By Davide Anghileri, University of Lausanne
The European Court of Justice (ECJ) on 25 July ruled that the Spanish tax lease system constitutes State aid in case C-128/16 P (Commission v Spain and others), overturning a ruling of the EU General Court.
The Spanish tax lease system allowed maritime shipping companies to benefit from a 20–30 percent price reduction when purchasing ships constructed by Spanish shipyards, to the detriment of the shipyards of other Member States.
In 2013, the EU Commission declared the law partially incompatible with the internal market as three of the five fiscal measures provided by the system constituted illegal State aid to economic interest companies (EIGs) and their investors and because the law had been unlawfully implemented by Spain since 1 January 2002.
The Commission ordered the recovery of the aid from investors and did not permit them to transfer the burden of recovery to other persons.
In particular, the Spanish system worked on an ad hoc legal and financial structure organised by a bank, which acted as an intermediary between a maritime shipping company (buyer) and a shipyard (seller).
When a ship was sold, a leasing company and an EIG set up by the bank was interposed by the bank.

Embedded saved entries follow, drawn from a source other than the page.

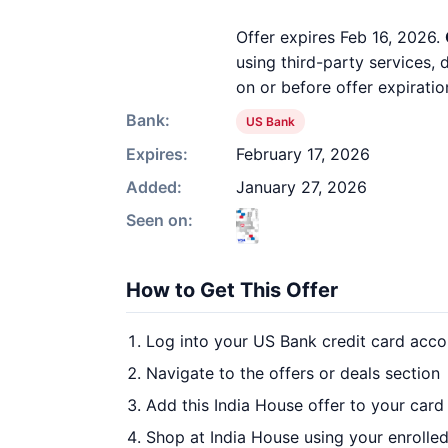
Offer expires Feb 16, 2026.
using third-party services,
on or before offer expiratio
Bank:
US Bank
Expires:
February 17, 2026
Added:
January 27, 2026
Seen on:
How to Get This Offer
Log into your US Bank credit card acco
Navigate to the offers or deals section
Add this India House offer to your card
Shop at India House using your enrolle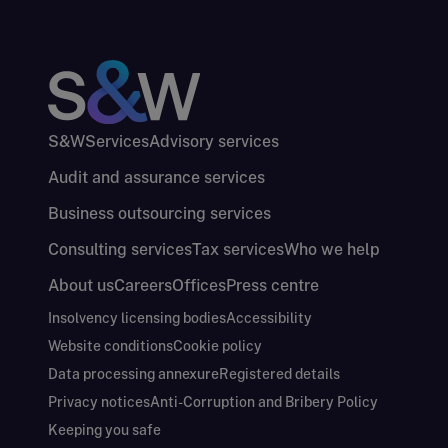
S&W
Services
Advisory services
Audit and assurance services
Business outsourcing services
Consulting services
Tax services
Who we help
About us
Careers
Offices
Press centre
Insolvency licensing bodies
Accessibility
Website conditions
Cookie policy
Data processing annexure
Registered details
Privacy notices
Anti-Corruption and Bribery Policy
Keeping you safe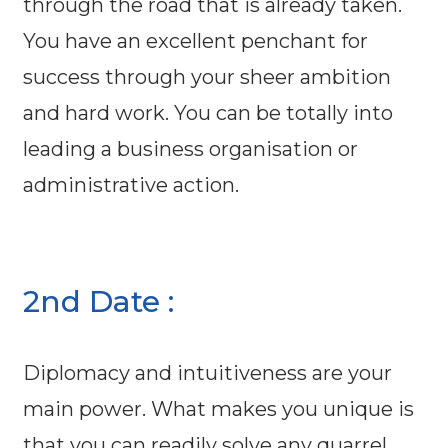
through the road that is already taken.
You have an excellent penchant for
success through your sheer ambition
and hard work. You can be totally into
leading a business organisation or
administrative action.
2nd Date :
Diplomacy and intuitiveness are your
main power. What makes you unique is
that you can readily solve any quarrel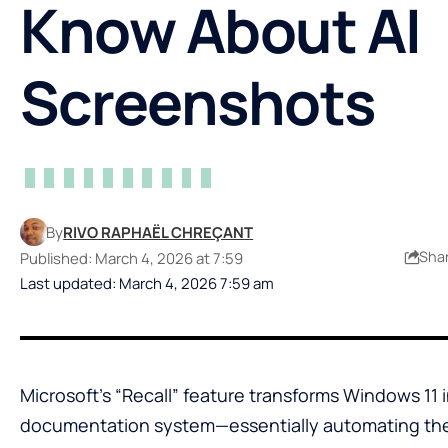
Know About AI
Screenshots
By
RIVO RAPHAËL CHREÇANT
Sha
Published: March 4, 2026 at 7:59
Last updated: March 4, 2026 7:59 am
Microsoft’s “Recall” feature transforms Windows 11 
documentation system—essentially automating the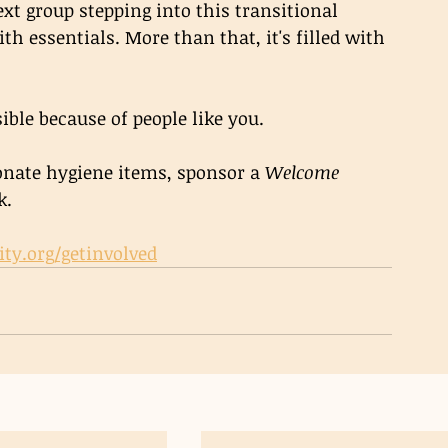
ext group stepping into this transitional 
th essentials. More than that, it's filled with 
ible because of people like you.
nate hygiene items, sponsor a 
Welcome 
k.
ity.org/getinvolved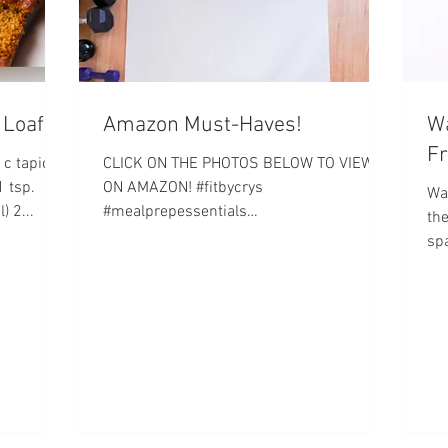
 Loaf
Amazon Must-Haves!
Wa
Fr
 c tapioca
CLICK ON THE PHOTOS BELOW TO VIEW
1 tsp.
ON AMAZON! #fitbycrys
Wa
) 2...
#mealprepessentials
the
#homeworkoutessentials
spa
#weightlossessentials Let's get it!...
this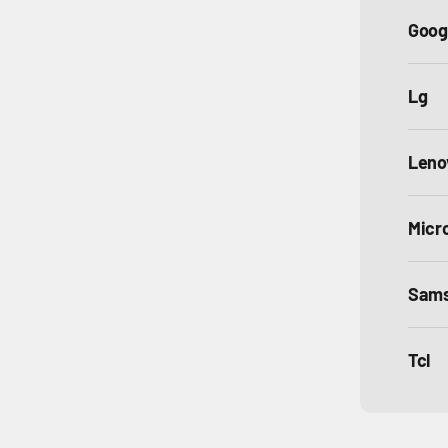
Goog
Lg
Leno
Micr
Sam
Tcl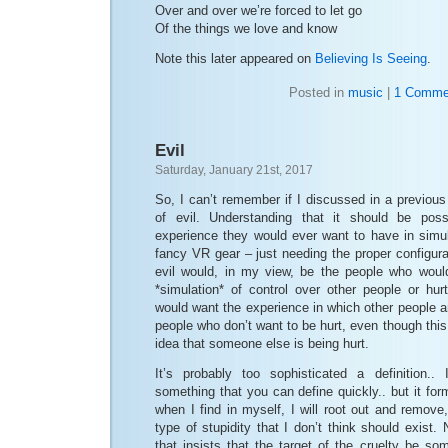
Over and over we’re forced to let go
Of the things we love and know
Note this later appeared on
Believing Is Seeing
.
Posted in
music
|
1 Comme
Evil
Saturday, January 21st, 2017
So, I can’t remember if I discussed in a previous
of evil. Understanding that it should be pos
experience they would ever want to have in simul
fancy VR gear – just needing the proper configura
evil would, in my view, be the people who would
*simulation* of control over other people or hur
would want the experience in which other people ar
people who don’t want to be hurt, even though this
idea that someone else is being hurt.
It’s probably too sophisticated a definition.. 
something that you can define quickly.. but it fo
when I find in myself, I will root out and remove,
type of stupidity that I don’t think should exist. N
that insists that the target of the cruelty be s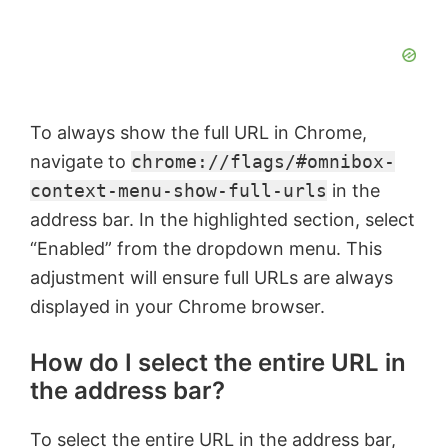
To always show the full URL in Chrome,
navigate to
chrome://flags/#omnibox-
context-menu-show-full-urls
in the
address bar. In the highlighted section, select
“Enabled” from the dropdown menu. This
adjustment will ensure full URLs are always
displayed in your Chrome browser.
How do I select the entire URL in
the address bar?
To select the entire URL in the address bar,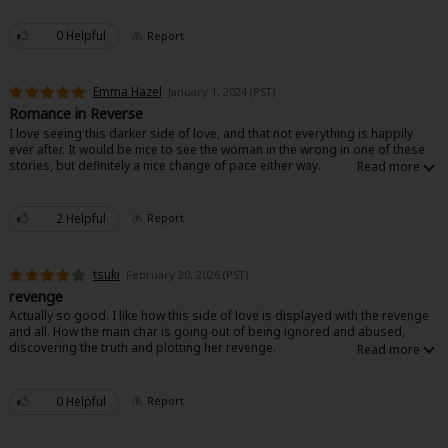
Sci-fi
0 Helpful
Report
Mystery/Suspense
Animals/Pets
Emma Hazel
January 1, 2024 (PST)
Romance in Reverse
Food and Drink
I love seeing this darker side of love, and that not everything is happily
ever after. It would be nice to see the woman in the wrong in one of these
Yuri (GL: F/F)
stories, but definitely a nice change of pace either way.
Historical
2 Helpful
Report
Military/Warfare
tsuki
February 20, 2026 (PST)
Non-fiction
revenge
Actually so good. I like how this side of love is displayed with the revenge
Art Books
and all. How the main char is going out of being ignored and abused,
discovering the truth and plotting her revenge.
Light Novels
Family-Friendly
0 Helpful
Report
MangaPlaza Official Social Media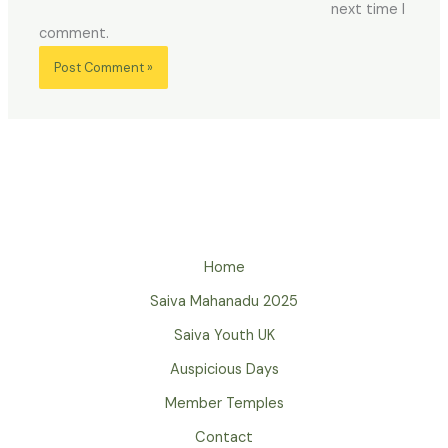
next time I
comment.
Home
Saiva Mahanadu 2025
Saiva Youth UK
Auspicious Days
Member Temples
Contact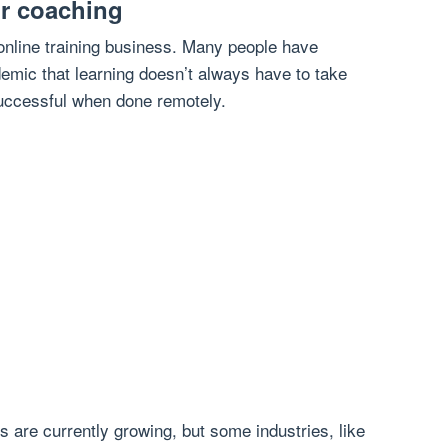
or coaching
 online training business. Many people have
emic that learning doesn’t always have to take
successful when done remotely.
 are currently growing, but some industries, like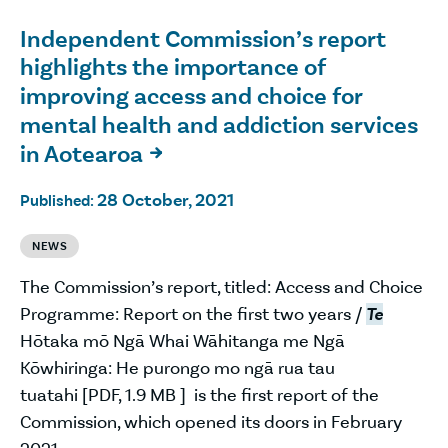
Independent Commission’s report
highlights the importance of
improving access and choice for
mental health and addiction services
in Aotearoa

28 October, 2021
Published:
NEWS
The Commission’s report, titled: Access and Choice
Programme: Report on the first two years /
Te
Hōtaka mō Ngā Whai Wāhitanga me Ngā
Kōwhiringa: He purongo mo ngā rua tau
tuatahi [PDF, 1.9 MB ] is the first report of the
Commission, which opened its doors in February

Then, the bank sold to investors shares in the EIG which took a lease out on the ship from a leasing company as soon as construction began and in turn leased it to the shipping company under a bareboat charter.
The aim of the arrangement was to generate tax advantages for the investors in the EIG and to transfer part of those advantages (between 85 percent and 90 percent) to the maritime shipping company in the form of a rebate on the price of the vessel, the investors retaining the other advantages as a return on their investment (between 10 percent and 15 percent).
The aim of the arrangement was to generate tax advantages for the investors in the EIG and to transfer part of those advantages (between 85 percent and 90 percent) to the maritime shipping company in the form of a rebate on the price of the vessel, the investors retaining the other advantages as a return on their investment
The tax advantages are derived from five fiscal measures applicable to finance leases (accelerated depreciation and — with authorisation — early depreciation of certain goods), incentives to EIGs (fiscal transparency) and to maritime shipping activities (special regime of tonnage taxation).
The decision was appealed before the General Court. By its judgment of 17 December 2015, the General Court annulled the Commission’s decision. The EU Commission then applied to the Court of Justice to set aside the judgment of the General Court.
The European Court of Justice set aside the General Court’s judgment and hence the case was referred back to the General Court.
The ECJ’s opinion
The ECJ noted that the General Court concluded that the EIGs could not be the beneficiaries of State aid on the ground that, as a result of the tax transparency of those groupings, it was the investors, and not the EIGs, who had benefited from the tax and economic advantages resulting from those measures.
The ECJ pointed out that this conclusion incorrectly applied Article 107(1) TFEU on prohibited State aid and contradicted the finding in paragraph 116 of the General Court’s judgment that the EIGs had benefited from the three tax measures.
Those advantages favoured the activity of acquiring vessels through leasing contracts, in particular with a view to their bareboat chartering and subsequent resale, carried on by the EIGs, the ECJ said.
Thus, the ECJ stated that the General Court failed to take into account the case-law providing that the classification of a measure as ‘State aid’ cannot depend on the legal status of the undertakings concerned or the techniques used when it held that the EIGs could not be the beneficiaries of State aid solely because of their legal form and the relevant rules on the taxation of profits.
Additionally, the ECJ affirmed that the General Court’s analysis in its judgment is based on the incorrect premises that only the investors, and not the EIGs, could be regarded as the beneficiaries of the advantages arising from the tax measures at issue. Consequently, the condition relating to selectivity was incorrectly examined by reference to the investors, and not the EIGs.
Furthermore, the ECJ stated that the General Court committed an error of law in holding that the advantages obtained by the investors which participated in the STL operations could not be regarded as selective, since those operations were available, on the same terms, to any undertaking, without distinction, without ascertaining. In fact, the ECJ pointed out, the Commission had established that the tax measures at stake, by their practical effects, introduced differentiated treatment of operators, where the operators which benefited from the tax advantages and those which were excluded from it, were, in view of the objective pursued by that tax system, in a comparable factual and legal situation
Finally, the Court of Justice declared that, contrary to what the General Court concluded, the Commission’s decision is not vitiated by a failure to state reasons or by contradictory reasoning. Hence the decision of the General Court must be set aside.